START Material to process
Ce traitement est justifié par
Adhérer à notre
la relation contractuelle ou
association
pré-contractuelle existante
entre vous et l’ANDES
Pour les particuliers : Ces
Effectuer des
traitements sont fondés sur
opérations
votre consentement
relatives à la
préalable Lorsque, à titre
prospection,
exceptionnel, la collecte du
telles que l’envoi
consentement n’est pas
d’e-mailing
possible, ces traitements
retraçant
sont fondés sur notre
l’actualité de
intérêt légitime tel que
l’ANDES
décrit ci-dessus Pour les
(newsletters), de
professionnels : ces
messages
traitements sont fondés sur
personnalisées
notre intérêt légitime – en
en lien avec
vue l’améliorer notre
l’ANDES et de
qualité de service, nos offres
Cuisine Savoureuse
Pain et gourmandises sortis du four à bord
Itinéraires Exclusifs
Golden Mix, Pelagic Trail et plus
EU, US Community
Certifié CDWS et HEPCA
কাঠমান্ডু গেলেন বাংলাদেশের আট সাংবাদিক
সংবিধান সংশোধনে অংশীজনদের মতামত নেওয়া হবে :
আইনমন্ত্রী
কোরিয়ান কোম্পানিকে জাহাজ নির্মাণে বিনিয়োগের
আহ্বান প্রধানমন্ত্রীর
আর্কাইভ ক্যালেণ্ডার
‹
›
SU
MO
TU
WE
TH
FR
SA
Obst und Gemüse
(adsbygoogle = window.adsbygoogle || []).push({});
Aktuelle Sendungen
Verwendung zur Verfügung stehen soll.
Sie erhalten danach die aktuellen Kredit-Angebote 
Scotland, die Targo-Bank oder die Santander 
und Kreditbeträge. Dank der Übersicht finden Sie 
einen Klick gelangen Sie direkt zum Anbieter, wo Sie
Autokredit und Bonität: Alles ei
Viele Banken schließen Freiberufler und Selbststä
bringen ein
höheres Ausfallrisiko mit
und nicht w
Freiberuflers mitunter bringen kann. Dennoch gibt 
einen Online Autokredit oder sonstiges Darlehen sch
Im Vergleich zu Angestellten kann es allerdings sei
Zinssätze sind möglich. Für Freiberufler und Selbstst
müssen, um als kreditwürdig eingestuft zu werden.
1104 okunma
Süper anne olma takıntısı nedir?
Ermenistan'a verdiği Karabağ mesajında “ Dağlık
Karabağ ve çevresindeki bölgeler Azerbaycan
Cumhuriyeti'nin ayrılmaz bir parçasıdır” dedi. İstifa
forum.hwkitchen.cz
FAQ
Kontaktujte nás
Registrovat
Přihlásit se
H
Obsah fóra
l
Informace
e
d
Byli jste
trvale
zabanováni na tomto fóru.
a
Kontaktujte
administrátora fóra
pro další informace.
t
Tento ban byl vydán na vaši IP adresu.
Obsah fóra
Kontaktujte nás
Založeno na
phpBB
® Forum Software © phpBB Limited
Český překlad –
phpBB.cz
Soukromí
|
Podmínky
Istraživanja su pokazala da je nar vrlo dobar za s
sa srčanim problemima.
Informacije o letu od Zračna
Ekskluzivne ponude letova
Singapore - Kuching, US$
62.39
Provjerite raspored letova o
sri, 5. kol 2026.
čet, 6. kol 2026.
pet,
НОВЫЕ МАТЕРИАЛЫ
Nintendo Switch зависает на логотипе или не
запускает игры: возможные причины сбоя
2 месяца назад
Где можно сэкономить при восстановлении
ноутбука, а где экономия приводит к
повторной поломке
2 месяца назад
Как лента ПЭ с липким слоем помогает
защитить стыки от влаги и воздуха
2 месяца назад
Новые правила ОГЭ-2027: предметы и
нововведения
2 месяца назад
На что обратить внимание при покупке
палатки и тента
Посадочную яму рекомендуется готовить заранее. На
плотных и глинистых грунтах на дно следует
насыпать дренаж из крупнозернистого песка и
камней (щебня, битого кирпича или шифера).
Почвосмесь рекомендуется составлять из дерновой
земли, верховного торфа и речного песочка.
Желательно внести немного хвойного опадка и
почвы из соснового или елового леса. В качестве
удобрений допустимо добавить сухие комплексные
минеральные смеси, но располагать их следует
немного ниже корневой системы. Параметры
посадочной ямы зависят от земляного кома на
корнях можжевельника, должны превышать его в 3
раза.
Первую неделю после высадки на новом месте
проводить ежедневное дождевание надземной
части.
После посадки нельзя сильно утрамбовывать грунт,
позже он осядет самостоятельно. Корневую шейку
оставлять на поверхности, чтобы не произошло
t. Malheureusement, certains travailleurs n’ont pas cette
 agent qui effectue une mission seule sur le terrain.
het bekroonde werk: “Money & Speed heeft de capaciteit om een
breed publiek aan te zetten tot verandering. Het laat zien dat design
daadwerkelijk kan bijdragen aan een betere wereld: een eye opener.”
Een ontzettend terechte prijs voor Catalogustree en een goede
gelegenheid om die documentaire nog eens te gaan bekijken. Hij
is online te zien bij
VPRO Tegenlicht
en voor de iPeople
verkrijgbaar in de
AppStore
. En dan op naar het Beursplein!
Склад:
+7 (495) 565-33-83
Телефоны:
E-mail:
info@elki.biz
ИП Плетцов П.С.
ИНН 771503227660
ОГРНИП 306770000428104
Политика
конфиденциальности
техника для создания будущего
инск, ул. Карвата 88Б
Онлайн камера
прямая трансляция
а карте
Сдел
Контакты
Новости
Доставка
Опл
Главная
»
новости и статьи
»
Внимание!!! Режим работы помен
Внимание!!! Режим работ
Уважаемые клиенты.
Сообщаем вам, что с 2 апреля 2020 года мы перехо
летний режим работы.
END Material to process
**Task instructions:** Beginning with the first line of the listing above, print each line exactly until you have printed the line that contains "relatives à la".

**Expected answer:**
Ce traitement est justifié par
Adhérer à notre
la relation contractuelle ou
association
pré-contractuelle existante
entre vous et l’ANDES
Pour les particuliers : Ces
Effectuer des
traitements sont fondés sur
opérations
votre consentement
relatives à la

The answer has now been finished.